Github repo: https://github.com/eunomia-bpf/nvbit-tutorial

TL;DR: Like instr_count but works with CUDA Graphs. Use this if your app uses cudaGraphLaunch, stream capture, or manual graph construction.

Quick Start:

LD_PRELOAD=./tools/instr_count_cuda_graph/instr_count_cuda_graph.so ./graph_app
# Works with both traditional and graph-based launches

What are CUDA Graphs? CUDA Graphs let you record sequences of kernel launches and replay them efficiently. Think of it like "recording a macro" of GPU operations for faster re-execution.

// Traditional (works with regular instr_count)
for (int i = 0; i < 100; i++) {
    kernel<<<blocks, threads>>>();
}

// CUDA Graph (needs instr_count_cuda_graph)
cudaGraph_t graph;
cudaStreamBeginCapture(stream);
kernel<<<blocks, threads, 0, stream>>>();
cudaStreamEndCapture(stream, &graph);
for (int i = 0; i < 100; i++) {
    cudaGraphLaunch(graph, stream);  // Much faster!
}

Overview

CUDA Graphs provide a way to define and optimize sequences of CUDA operations, improving performance by reducing launch overhead and enabling better scheduling. However, they present unique challenges for instrumentation tools: kernels can be launched directly or captured into a graph for later execution, the same graph can be executed multiple times with different inputs, and multiple kernels in a graph can execute concurrently.

The instr_count_cuda_graph tool addresses these challenges by supporting both direct kernel launches and graph-based launches, tracking per-kernel instruction counts even for concurrent execution, synchronizing results after graph execution, and handling both manual graph construction and stream capture.

Code Structure

  • instr_count_cuda_graph.cu – Host-side code that maps CUDA functions to instruction counters, handles different types of kernel launches, processes CUDA Graph API calls, and reports per-kernel instruction counts
  • inject_funcs.cu – Device-side code that executes on the GPU for each instruction and updates per-kernel counters atomically

CUDA Graphs Overview

Before diving into the implementation, understand the three main ways kernels can be launched with CUDA Graphs: standard kernel launch (the traditional cudaLaunchKernel or cuLaunchKernel approach), stream capture (capturing a sequence of operations executed on a stream into a graph), and manual graph construction (building a graph by explicitly adding kernel nodes). A complete instrumentation tool must handle all three scenarios.

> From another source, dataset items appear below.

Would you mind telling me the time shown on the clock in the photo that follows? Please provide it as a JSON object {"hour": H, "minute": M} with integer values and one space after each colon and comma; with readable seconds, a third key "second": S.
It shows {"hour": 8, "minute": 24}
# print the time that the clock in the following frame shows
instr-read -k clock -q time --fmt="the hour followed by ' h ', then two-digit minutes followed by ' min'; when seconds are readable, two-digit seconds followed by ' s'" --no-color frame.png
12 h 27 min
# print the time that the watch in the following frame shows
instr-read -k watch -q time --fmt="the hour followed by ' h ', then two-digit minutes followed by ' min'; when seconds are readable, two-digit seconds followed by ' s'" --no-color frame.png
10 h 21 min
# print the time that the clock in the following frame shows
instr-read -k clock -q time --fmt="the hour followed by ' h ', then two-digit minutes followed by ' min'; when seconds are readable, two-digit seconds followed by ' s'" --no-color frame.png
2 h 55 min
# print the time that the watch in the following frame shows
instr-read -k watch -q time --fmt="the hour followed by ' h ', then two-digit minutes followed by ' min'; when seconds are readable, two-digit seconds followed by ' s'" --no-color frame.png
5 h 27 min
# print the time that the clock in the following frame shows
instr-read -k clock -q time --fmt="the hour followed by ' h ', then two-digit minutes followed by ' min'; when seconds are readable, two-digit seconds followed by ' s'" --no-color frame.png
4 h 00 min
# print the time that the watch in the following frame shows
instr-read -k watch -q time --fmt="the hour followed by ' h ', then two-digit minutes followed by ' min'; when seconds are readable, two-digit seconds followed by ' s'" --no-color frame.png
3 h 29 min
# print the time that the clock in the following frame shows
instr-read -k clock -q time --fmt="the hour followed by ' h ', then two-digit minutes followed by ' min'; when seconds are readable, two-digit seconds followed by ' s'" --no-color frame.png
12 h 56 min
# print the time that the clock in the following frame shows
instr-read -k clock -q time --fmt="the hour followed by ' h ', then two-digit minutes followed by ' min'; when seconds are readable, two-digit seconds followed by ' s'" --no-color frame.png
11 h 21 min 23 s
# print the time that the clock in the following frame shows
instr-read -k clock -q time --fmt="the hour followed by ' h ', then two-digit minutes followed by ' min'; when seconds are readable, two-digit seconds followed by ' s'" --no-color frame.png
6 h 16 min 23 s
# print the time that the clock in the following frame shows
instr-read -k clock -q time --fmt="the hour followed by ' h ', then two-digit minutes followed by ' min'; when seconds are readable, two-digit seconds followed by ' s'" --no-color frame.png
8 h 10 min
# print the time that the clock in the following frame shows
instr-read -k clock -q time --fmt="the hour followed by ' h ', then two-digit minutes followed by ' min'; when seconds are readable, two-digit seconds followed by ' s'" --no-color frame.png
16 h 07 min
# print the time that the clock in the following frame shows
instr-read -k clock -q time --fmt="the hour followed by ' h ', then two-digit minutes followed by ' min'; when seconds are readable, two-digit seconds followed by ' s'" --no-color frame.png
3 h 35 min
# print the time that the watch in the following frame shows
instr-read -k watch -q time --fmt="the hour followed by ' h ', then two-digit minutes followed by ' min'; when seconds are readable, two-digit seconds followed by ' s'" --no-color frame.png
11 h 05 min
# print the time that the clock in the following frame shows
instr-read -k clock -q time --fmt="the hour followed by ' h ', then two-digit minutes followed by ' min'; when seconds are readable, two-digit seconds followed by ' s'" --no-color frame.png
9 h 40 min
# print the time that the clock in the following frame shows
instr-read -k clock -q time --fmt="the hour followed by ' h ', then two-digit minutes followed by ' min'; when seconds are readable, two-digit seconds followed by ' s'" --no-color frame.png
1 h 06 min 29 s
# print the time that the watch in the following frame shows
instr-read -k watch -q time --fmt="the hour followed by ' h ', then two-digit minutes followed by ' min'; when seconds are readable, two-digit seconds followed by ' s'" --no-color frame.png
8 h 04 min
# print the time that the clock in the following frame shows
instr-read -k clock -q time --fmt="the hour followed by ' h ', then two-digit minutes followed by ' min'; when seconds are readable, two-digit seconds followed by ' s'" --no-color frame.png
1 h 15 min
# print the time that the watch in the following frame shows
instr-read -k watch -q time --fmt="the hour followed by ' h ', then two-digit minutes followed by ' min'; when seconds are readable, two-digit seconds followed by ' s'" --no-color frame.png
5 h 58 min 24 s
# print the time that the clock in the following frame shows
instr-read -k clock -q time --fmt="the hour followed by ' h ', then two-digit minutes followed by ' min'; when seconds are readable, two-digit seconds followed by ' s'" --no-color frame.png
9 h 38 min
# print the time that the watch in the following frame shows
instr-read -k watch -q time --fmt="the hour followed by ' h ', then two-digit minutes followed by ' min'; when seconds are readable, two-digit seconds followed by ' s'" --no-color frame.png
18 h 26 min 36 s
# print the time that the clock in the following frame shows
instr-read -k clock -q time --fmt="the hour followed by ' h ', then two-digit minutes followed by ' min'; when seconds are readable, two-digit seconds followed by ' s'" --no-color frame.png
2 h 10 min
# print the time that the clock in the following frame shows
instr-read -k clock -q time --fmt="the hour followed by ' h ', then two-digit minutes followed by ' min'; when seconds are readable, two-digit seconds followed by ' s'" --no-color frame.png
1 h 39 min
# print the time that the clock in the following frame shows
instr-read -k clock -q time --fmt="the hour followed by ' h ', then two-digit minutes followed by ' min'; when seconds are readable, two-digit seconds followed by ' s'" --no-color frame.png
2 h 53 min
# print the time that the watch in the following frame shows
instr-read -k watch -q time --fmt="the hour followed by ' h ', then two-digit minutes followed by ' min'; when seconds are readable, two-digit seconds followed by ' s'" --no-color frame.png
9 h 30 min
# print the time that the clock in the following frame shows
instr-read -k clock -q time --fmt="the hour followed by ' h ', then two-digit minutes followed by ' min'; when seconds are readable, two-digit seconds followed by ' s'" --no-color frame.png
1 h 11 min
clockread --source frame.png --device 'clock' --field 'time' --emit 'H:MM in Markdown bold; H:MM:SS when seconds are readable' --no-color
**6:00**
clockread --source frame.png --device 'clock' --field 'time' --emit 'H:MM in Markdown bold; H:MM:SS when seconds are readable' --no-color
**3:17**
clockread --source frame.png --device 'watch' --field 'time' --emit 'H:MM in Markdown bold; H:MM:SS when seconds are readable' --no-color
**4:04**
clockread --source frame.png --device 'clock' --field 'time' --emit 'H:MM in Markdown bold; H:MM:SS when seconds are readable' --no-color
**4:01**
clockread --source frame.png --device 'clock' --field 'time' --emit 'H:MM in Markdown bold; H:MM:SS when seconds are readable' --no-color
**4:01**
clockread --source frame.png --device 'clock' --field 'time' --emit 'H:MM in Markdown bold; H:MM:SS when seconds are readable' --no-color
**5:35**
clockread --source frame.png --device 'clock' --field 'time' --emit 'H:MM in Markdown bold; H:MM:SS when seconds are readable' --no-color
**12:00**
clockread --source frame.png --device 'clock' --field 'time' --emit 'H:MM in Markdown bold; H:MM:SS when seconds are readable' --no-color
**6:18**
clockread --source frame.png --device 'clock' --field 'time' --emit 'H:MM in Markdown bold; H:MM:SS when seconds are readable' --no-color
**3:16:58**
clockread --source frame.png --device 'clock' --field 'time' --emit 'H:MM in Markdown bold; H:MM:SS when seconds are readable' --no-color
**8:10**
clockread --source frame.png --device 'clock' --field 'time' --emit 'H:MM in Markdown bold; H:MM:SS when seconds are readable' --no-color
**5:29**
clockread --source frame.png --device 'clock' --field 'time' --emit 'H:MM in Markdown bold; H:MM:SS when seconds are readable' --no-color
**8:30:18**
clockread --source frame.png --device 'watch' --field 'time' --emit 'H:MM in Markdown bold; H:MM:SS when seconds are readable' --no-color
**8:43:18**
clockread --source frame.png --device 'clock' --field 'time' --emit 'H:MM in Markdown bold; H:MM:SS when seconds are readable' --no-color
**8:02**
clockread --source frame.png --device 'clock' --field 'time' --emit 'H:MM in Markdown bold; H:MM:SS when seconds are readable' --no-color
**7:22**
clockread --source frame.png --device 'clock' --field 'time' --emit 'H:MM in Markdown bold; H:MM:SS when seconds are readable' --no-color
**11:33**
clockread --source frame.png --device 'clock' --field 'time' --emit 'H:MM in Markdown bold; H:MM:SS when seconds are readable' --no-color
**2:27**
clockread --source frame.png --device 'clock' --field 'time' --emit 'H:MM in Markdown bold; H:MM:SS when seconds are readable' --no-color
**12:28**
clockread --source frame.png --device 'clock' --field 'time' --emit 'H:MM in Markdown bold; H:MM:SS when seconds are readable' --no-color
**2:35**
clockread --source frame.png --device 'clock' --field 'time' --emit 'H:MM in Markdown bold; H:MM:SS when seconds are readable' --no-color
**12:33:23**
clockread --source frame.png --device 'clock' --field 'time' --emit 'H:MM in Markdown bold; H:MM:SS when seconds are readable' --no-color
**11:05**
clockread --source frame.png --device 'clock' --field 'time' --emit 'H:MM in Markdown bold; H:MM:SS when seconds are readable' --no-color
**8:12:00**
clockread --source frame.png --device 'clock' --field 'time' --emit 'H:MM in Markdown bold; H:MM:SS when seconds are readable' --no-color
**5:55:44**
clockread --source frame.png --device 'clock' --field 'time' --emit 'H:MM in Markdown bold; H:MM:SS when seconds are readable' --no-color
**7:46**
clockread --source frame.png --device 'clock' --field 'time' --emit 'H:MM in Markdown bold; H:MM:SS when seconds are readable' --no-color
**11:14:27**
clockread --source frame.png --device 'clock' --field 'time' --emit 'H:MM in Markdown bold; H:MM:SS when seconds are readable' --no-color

How It Works: Host Side (instr_count_cuda_graph.cu)

Let's examine the key elements of the host-side implementation:

1. Per-Kernel Counter Management

/* kernel id counter, maintained in system memory */
uint32_t kernel_id = 0;

/* total instruction counter, maintained in system memory */
uint64_t tot_app_instrs = 0;

/* per kernel instruction counter, updated by the GPU */
std::unordered_map<CUfunction, kernel_info> kernel_map;
__managed__ uint64_t kernel_counter[MAX_NUM_KERNEL];

Unlike the basic instruction counter which uses a single counter, this tool: 1. Maps each kernel function to a unique ID 2. Allocates a separate counter for each kernel in managed memory 3. Tracks up to MAX_NUM_KERNEL different kernels

This approach allows multiple kernels to update their counters concurrently without interference.

2. Kernel Launch Instrumentation

void try_to_instrument(CUfunction f, CUcontext ctx) {
    /* skip encountered kernels */
    if (kernel_map.find(f) != kernel_map.end()) {
        return;
    }

    /* stop instrumenting kernels if we run out of kernel_counters */
    if (kernel_id >= MAX_NUM_KERNEL) {
        /* keep record of total number of launched kernels */
        kernel_id++;
        return;
    }

    /* Associate this kernel with a unique counter */
    kernel_map[f].kernel_id = kernel_id++;

    /* Instrument the function */
    instrument_function_if_needed(ctx, f);

    /* Control whether instrumentation is active */
    if (active_from_start) {
        if (kernel_map[f].kernel_id >= start_grid_num &&
            kernel_map[f].kernel_id < end_grid_num) {
            active_region = true;
        } else {
            active_region = false;
        }
    }

    if (active_region) {
        nvbit_enable_instrumented(ctx, f, true);
    } else {
        nvbit_enable_instrumented(ctx, f, false);
    }
}

This function is called for any kernel that's about to be launched or added to a graph. It checks if the kernel has already been seen and skips if it has, assigns a unique ID to the kernel and maps it to a counter, instruments the kernel code to count instructions, and enables or disables instrumentation based on configuration.

3. CUDA Event Handling

void nvbit_at_cuda_event(CUcontext ctx, int is_exit, nvbit_api_cuda_t cbid,
                         const char *name, void *params, CUresult *pStatus) {
    // ... lock mutex to prevent concurrent execution ...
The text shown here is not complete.